(Data from a collection)
----------------------------------------

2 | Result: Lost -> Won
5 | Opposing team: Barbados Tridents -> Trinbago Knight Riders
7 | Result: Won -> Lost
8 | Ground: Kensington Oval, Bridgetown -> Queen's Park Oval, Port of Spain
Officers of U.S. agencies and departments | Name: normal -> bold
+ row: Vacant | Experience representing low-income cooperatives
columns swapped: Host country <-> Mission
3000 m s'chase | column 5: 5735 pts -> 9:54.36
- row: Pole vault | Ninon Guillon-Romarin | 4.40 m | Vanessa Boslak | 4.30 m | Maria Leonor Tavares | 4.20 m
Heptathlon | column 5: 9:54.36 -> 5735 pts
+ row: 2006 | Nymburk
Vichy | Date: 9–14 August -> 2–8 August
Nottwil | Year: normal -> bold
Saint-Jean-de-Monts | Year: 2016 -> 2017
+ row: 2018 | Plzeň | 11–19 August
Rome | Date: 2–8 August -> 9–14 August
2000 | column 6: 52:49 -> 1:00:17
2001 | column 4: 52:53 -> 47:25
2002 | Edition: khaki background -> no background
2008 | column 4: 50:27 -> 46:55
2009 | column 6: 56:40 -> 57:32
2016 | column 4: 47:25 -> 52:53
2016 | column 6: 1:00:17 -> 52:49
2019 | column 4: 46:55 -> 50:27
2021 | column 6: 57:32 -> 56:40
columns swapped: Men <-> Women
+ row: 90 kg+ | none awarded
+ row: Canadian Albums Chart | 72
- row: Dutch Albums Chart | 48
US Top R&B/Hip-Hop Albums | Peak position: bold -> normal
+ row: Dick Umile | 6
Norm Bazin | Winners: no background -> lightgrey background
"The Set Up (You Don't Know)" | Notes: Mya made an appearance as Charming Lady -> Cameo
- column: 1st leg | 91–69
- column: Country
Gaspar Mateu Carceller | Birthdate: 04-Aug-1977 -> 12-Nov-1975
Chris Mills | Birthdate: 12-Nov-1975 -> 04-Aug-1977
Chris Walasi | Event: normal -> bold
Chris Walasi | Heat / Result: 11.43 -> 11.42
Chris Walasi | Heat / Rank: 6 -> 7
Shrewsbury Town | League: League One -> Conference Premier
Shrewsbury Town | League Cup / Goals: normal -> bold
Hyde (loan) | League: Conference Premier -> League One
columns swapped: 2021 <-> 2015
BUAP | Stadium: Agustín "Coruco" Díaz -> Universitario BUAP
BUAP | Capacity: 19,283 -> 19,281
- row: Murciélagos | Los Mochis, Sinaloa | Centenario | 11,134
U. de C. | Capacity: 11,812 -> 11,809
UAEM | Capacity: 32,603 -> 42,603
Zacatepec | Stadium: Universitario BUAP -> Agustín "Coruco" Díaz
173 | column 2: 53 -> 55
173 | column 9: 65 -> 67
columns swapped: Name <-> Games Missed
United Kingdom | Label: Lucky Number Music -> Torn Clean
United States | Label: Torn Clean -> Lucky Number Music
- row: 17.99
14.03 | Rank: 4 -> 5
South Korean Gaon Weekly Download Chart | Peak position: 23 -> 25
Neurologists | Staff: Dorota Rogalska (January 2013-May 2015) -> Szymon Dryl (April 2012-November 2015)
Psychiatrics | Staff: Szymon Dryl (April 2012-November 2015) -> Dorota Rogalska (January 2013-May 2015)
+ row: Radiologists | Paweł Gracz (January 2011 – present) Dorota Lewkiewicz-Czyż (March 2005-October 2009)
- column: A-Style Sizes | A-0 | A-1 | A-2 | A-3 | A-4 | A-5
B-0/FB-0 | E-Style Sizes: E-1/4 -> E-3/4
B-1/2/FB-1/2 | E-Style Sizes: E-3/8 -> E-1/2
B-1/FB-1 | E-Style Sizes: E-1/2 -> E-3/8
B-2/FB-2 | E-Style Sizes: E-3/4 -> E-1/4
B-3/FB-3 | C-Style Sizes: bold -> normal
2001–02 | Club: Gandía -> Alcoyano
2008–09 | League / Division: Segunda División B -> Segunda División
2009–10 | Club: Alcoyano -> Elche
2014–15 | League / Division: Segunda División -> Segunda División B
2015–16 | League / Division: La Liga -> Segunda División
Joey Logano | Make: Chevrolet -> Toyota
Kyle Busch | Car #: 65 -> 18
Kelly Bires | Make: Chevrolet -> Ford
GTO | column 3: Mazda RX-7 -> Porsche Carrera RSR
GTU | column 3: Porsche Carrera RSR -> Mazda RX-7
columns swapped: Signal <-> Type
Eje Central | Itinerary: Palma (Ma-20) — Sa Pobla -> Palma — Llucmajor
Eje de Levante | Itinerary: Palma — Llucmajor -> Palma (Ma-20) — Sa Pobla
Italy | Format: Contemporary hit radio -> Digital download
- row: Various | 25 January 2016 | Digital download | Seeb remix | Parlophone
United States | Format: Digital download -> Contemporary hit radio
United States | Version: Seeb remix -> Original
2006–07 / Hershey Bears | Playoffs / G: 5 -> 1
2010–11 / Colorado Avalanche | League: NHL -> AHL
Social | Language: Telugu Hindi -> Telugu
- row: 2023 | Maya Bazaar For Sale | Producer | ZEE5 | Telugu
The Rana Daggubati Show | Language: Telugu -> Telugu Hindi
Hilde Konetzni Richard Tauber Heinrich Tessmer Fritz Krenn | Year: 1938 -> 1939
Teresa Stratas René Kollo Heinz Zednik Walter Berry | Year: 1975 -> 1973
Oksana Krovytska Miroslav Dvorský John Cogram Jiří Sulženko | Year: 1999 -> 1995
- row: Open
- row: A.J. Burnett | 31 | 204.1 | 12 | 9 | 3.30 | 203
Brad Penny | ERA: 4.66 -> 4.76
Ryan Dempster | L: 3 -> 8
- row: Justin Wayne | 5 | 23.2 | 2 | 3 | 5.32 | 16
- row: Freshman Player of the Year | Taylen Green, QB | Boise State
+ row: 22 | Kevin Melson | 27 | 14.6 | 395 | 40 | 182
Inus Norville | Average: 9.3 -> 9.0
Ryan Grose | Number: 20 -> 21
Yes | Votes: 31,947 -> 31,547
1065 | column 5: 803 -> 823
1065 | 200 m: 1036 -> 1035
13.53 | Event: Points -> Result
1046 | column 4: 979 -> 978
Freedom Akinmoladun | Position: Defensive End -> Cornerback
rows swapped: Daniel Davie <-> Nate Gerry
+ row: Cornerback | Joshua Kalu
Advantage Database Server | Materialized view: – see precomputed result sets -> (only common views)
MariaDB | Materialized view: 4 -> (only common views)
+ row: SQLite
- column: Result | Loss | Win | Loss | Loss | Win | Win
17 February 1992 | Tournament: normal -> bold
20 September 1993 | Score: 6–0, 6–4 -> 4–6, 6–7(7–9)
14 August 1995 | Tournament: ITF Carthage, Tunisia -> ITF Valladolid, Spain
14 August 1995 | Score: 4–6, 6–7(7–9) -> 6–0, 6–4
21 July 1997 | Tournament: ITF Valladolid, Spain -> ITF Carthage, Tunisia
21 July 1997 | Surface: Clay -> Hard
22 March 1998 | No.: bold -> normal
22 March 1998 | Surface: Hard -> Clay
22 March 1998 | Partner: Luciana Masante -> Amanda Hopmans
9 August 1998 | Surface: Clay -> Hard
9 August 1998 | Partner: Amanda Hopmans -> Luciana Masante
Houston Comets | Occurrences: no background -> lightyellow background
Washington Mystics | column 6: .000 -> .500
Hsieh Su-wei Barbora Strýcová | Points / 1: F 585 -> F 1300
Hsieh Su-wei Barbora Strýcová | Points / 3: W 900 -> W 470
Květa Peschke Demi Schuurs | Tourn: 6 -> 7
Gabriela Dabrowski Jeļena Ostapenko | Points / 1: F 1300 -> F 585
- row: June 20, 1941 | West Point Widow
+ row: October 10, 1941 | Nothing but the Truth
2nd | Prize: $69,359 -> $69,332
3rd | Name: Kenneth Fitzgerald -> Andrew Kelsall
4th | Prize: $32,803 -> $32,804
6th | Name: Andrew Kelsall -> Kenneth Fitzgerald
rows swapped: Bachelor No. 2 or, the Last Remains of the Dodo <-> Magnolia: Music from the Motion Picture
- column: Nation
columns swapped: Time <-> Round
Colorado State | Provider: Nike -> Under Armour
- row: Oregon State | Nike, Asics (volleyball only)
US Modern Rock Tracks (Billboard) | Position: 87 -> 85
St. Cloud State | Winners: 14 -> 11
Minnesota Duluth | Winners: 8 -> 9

----------------------------------------

WHAT IS BEING ASKED:
Repeat the data above from the start through the line containing "- row: Dutch Albums Chart | 48", including that line.

RESULT:
2 | Result: Lost -> Won
5 | Opposing team: Barbados Tridents -> Trinbago Knight Riders
7 | Result: Won -> Lost
8 | Ground: Kensington Oval, Bridgetown -> Queen's Park Oval, Port of Spain
Officers of U.S. agencies and departments | Name: normal -> bold
+ row: Vacant | Experience representing low-income cooperatives
columns swapped: Host country <-> Mission
3000 m s'chase | column 5: 5735 pts -> 9:54.36
- row: Pole vault | Ninon Guillon-Romarin | 4.40 m | Vanessa Boslak | 4.30 m | Maria Leonor Tavares | 4.20 m
Heptathlon | column 5: 9:54.36 -> 5735 pts
+ row: 2006 | Nymburk
Vichy | Date: 9–14 August -> 2–8 August
Nottwil | Year: normal -> bold
Saint-Jean-de-Monts | Year: 2016 -> 2017
+ row: 2018 | Plzeň | 11–19 August
Rome | Date: 2–8 August -> 9–14 August
2000 | column 6: 52:49 -> 1:00:17
2001 | column 4: 52:53 -> 47:25
2002 | Edition: khaki background -> no background
2008 | column 4: 50:27 -> 46:55
2009 | column 6: 56:40 -> 57:32
2016 | column 4: 47:25 -> 52:53
2016 | column 6: 1:00:17 -> 52:49
2019 | column 4: 46:55 -> 50:27
2021 | column 6: 57:32 -> 56:40
columns swapped: Men <-> Women
+ row: 90 kg+ | none awarded
+ row: Canadian Albums Chart | 72
- row: Dutch Albums Chart | 48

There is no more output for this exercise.